La scenografia – opera de “La Bottega Fantastica” – è stata in parte presa in prestito dal Nabucco del 16 agosto ma arricchita di particolari che palesemente richiamavano la tradizione: i due obelischi centrali che sorreggevano una grande sfera sospesa e statue di divinità egizie. Poche battute e da subito è possibile cogliere l’idea registica alla base, ovvero quella di intrecciare due dimensioni spazio-temporali – l’Egitto dei Faraoni di ieri ed un museo dei nostri giorni – accompagnate e simboleggiate da due silenziose figure, il custode del museo ed una elegante Dea, in un dialogo bilanciato tra filo narrativo operistico e realtà vissuta, più vicina allo spettatore. In apertura – a luci soffuse e tra sagome immobili – avanza il custode, l’agente di sicurezza, con torcia alla mano, durante uno dei consueti giri di controllo.

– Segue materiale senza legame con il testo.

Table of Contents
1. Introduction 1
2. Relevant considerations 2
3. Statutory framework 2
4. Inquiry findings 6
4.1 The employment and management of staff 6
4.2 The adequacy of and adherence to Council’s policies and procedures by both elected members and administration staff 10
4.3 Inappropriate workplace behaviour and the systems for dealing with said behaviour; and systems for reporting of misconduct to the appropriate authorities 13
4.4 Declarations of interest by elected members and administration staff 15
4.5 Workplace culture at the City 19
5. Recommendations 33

La solennità e l’imponenza richieste nell’opera – dal soggetto originale di Auguste Mariette – si incontra/scontra con il sempre attuale turismo selvaggio fatto di occhi curiosi, scomposti illeciti scatti e selfie con mummia. Il custode Bruno Turrisi (attore giarrese che nella serie TV “Squadra Antimafia – Palermo oggi” interpreta il questore Licata) supervisionerà, più avanti e con rigore, le scolaresche in gita e i figuranti/turisti muniti di macchine fotografiche; sempre lui, sulle note finali di “Ti schiuda il ciel”, inoltre, chiuderà la messa in scena puntando la torcia sui due corpi inermi di Aida e Radames al centro del palcoscenico. La Dea, Rosa Maria Scopelliti, più vicina ad una chiromante dalle sinuose movenze, animerà geroglifici in carne ed ossa e statue come morbide marionette.

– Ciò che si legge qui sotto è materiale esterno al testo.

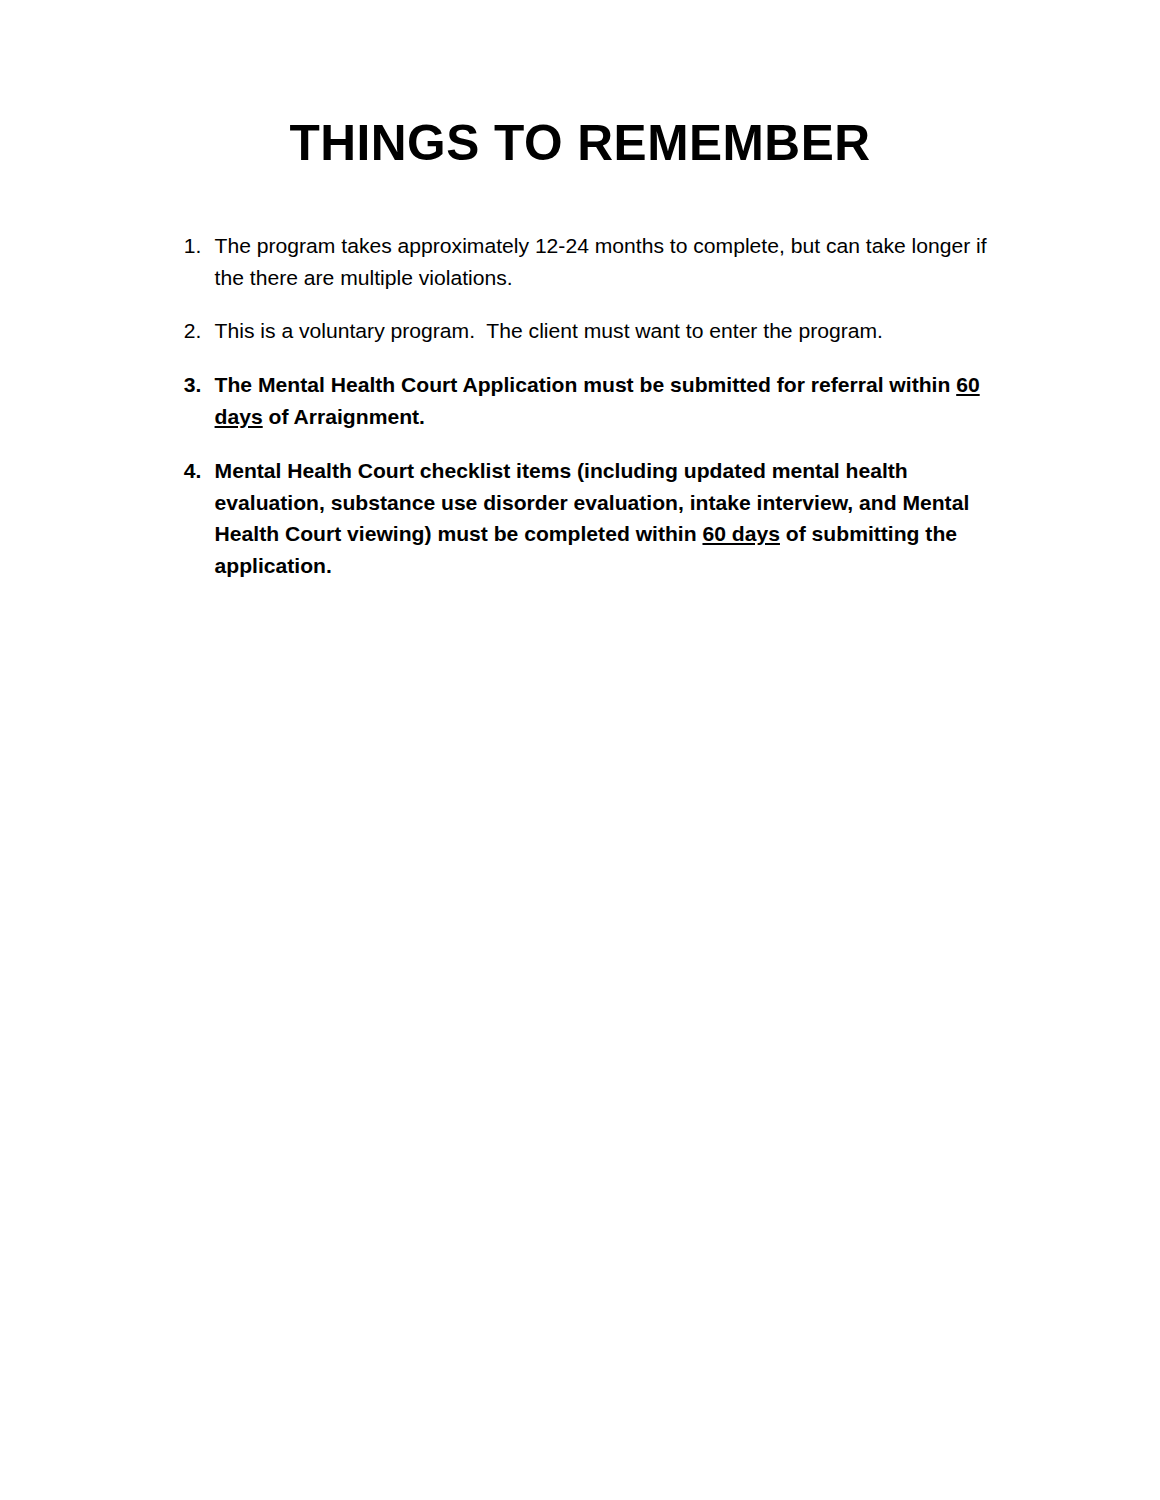THINGS TO REMEMBER
The program takes approximately 12-24 months to complete, but can take longer if the there are multiple violations.
This is a voluntary program. The client must want to enter the program.
The Mental Health Court Application must be submitted for referral within 60 days of Arraignment.
Mental Health Court checklist items (including updated mental health evaluation, substance use disorder evaluation, intake interview, and Mental Health Court viewing) must be completed within 60 days of submitting the application.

Le scelte registiche di Stinchelli e la sua rilettura innovativa, peraltro non invasiva, piuttosto in equilibrio e oggettivamente priva di quegli eccessi di cui, spesso, l’opera lirica è vittima, non sono state promosse all’unanimità e sprazzi di ostilità da parte di pochi spettatori si sono manifestati più o meno in prossimità della Marcia Trionfale che ha visto sul palcoscenico la fusione dei due contesti temporali e la massiccia presenza di tutti i protagonisti. Comunque calorosa la risposta del pubblico che, in maggioranza, ha lungamente e più volte applaudito anche a scena aperta. Il disegno luci è risultato, come sempre, curato nei dettagli così come il generale movimento scenico. Graziose le coreografie di Alessandra Scalambrino per “Danza Taormina” ed apprezzabili i costumi. L’Orchestra, posizionata ancora una volta sul fondo del palco e dietro l’azione, si è confermata poco omogenea – anche se meglio che in Nabucco – e debole così come la direzione del maestro Eddy De Nadai. Abbastanza approssimativa la performance del coro diretto da Anelia Deceva.

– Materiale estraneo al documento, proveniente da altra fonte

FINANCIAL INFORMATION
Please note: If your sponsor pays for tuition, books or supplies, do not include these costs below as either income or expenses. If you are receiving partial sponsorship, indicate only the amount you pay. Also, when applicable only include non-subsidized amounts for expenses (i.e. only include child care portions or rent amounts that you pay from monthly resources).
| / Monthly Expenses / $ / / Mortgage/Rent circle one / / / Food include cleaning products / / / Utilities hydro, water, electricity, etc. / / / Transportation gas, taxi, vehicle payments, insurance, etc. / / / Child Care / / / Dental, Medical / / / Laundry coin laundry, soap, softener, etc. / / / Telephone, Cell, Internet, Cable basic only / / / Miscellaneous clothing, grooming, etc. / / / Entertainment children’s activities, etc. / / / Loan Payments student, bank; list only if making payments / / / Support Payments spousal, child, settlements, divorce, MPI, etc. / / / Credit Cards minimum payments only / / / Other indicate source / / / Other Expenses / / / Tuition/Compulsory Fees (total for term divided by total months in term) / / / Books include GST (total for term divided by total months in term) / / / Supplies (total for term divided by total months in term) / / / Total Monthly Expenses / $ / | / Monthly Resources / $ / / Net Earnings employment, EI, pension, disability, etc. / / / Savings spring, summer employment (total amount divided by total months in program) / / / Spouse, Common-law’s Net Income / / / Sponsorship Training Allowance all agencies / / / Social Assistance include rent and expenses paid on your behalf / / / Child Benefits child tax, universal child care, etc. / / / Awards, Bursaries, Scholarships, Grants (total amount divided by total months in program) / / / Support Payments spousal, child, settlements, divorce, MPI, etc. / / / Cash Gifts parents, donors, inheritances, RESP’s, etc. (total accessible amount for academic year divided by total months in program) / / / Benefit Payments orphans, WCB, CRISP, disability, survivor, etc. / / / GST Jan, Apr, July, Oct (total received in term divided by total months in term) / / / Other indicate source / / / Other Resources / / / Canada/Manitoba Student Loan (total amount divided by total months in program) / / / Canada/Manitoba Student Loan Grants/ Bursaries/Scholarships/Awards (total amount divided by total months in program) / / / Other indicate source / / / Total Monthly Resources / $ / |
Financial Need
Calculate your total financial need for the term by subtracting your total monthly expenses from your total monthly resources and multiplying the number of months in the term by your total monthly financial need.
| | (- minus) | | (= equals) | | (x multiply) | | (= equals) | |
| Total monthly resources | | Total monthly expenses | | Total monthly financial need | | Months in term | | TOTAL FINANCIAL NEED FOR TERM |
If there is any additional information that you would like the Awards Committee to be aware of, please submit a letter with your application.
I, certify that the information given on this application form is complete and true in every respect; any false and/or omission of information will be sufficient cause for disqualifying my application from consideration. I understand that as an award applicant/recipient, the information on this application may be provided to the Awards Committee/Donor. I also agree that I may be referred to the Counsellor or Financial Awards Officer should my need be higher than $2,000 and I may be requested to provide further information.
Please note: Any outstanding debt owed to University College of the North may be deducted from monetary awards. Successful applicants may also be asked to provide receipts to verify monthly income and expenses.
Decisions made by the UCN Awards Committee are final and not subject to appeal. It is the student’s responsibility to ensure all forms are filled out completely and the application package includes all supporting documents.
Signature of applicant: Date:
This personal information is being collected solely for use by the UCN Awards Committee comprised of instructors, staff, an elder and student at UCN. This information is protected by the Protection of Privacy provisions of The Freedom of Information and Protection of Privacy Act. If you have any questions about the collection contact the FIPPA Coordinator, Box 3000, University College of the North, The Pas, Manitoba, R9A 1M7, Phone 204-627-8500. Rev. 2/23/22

Sul piano vocale, a reggere l’opera in termini di qualità, sono state sicuramente le due interpreti femminili: Mirella Leone, una Amneris emozionata in apertura e sempre più presente da “Fu la sorte dell’armi a’ tuoi funesta” in avanti; e Alessandra Capici, un’Aida espressiva ed appassionata, dai suoni estremamente precisi e la spiccata forza comunicativa, pienamente immersa nel ruolo: intriso di grande pathos il suo “Ritorna vincitor!-Numi pietà”. Molto bene anche Antonio Di Matteo nei panni del Re: ottime le sue qualità vocali e la presenza scenica. Stesso plauso anche per AlessandroD’Acrissa che, nel suo breve intervento come messaggero, ha dimostrato grandi doti.
A completare l’eterogeneo cast: Roberto Di Candido (Radames), Mauro Buda (Amonasro, re d’Etiopia), Ernesto Morillo (Ramfis, capo dei sacerdoti) Lisa Dunk (Sacerdotessa).